In 1997, I was seriously ill with an auto-immune disease. I worried I would die while my own immune system stripped me of my ability to do all the little things that I'd taken for granted. I couldn't drink a glass of water or roll over in bed, much less walk or talk. Then, after the doctors were able to halt the disease, I had to resign myself to the fact that it was going to take time to heal and to get back to some semblance of normalcy.

When Dad died in 2002, I again felt lost. He had been such a gentle guiding light in my life and I missed him tremendously.
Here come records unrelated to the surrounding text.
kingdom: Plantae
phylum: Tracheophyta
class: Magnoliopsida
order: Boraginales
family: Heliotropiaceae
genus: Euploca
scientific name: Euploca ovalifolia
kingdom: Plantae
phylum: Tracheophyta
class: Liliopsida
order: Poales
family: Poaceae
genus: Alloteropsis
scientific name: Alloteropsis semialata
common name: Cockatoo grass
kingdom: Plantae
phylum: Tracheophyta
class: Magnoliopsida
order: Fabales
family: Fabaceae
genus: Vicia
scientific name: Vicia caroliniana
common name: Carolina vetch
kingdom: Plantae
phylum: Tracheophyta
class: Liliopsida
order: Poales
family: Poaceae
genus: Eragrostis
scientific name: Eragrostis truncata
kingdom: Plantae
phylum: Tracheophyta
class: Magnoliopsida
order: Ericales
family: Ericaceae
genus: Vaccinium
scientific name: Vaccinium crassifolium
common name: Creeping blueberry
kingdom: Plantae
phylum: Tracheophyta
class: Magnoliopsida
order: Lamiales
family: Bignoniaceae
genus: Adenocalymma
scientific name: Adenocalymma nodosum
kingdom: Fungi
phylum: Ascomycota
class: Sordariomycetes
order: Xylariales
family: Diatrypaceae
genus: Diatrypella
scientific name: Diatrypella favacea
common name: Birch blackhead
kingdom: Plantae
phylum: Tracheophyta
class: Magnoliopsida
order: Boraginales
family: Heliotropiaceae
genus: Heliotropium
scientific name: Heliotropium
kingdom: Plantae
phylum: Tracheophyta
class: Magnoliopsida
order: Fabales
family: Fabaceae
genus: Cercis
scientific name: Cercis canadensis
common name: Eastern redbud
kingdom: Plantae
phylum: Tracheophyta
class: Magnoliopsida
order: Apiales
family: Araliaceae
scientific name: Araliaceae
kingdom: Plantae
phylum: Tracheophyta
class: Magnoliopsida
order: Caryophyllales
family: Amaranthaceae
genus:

I still miss him and other loved ones who have died.

But these experiences helped me discover that the feeling of loss is gradually replaced by gratitude - gratitude for what others have brought to my life.

Compared to these things, having an empty nest is nothing. But do I miss seeing the girls get off the yellow school bus or drive into the driveway at the end of each day? Do I miss hearing their stories about the latest "drama" at school? Do I miss their rumpled beds, the loose hair pins on the bathroom sinks, the piled-up papers and books? Do I miss looking in and seeing them sound asleep with our cat Cookie sprawled across their feet?

Indeed I do!

Yet I know that it is just one chapter of my life that is ending while another one is beginning. And though it is disquieting to say "good-bye" to the old familiar me, I'm also eager to see who the new Gloria will be.


Left to right: Mariya boarding the bus on her first day of kindergarten, Mariya begins her schooling
at Kansas State University, Katie heading off on her first day of school, Katie's college career begins.